One thing I miss about the older version is being able to test out of known skills... especially since they've just added a whole bunch of new skills now.
I'm wish I could test out, but I'm trying to find a silver lining. I'm going to use each of these purple skills as a warm up before a story. At the very least, I'm trying to answer some of the beginner questions and give back a little :)
Thank you - its important to us beginners to get your responses to some of these questions. That is what I like about Duo- we help each other out.
I've tried that when I first got Duolingo -- and it's not very effective. Before Duolingo, I've been learning Spanish the "public school way" and haven't gotten too far, so I tested out of known skills and did some Duolingo. Then I got lost (don't know how).
So, in Duolingo, I started from the beginning.
Why does difícil need an accent on the second i when the "second to last syllable" rule showing where the stress is in a word would naturally make you stress it there? Thanks.
The "second-to-last syllable" rule only accounts for words that end on a vowel or the letters 's' or 'n'. In all other cases the natural stress is on the last syllable.
Most Spanish words ending in a consonant have the accent on the last syllable. The exception are words ending in -n or -s because of verbs and plurals.
Wondering - una clase de espanol, but un examen dificil. Espanol is working as an adjective and requires 'de'. Is there a simple rule for the use of de before an adjective? Thanks
Here's the trick: español is not an adjective here, but a noun. It's not "a Spanish class" in the sense that the class is Spanish. That would be "una clase española" with the true adjective. But rather it's a class in which Spanish is taught - a class for/of Spanish, so to say, "de español".
For most cases: una is used for feminine nouns, un is used for masculine nouns, and uno is used when talking about the number "one" itself.
so whats the different in "duro" and "deficil"? I put hard in as one of the answers and it let me.

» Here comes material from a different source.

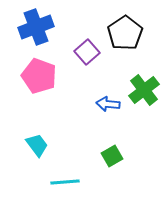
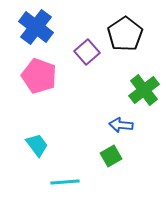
blue cross: rotated 32 degrees counterclockwise
black pentagon: moved 1 px down
blue arrow: moved 13 px right, 21 px down
green square: moved 1 px left
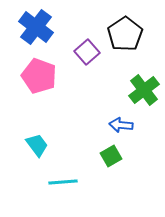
cyan line: moved 2 px left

Duro is "hard", mainly in a physical sense, but can also be used metaphorically for "hard work" and the likes.
Difícil is "difficult".
Does this website actually teach you for everyday use and talking? I need to know fast. Thank you.
Duolingo strives to teach languages. That mostly involves learning vocabulary and sentence structures so that you can make your own sentences. Duo only rarely gives you ready-to-use, everyday sentences.
Since the update I cannot hear the recordings. So I can't get the answer correct.
Only the former makes sense. Difícil is an adjective (most of the time), and adjectives don't get prepositions.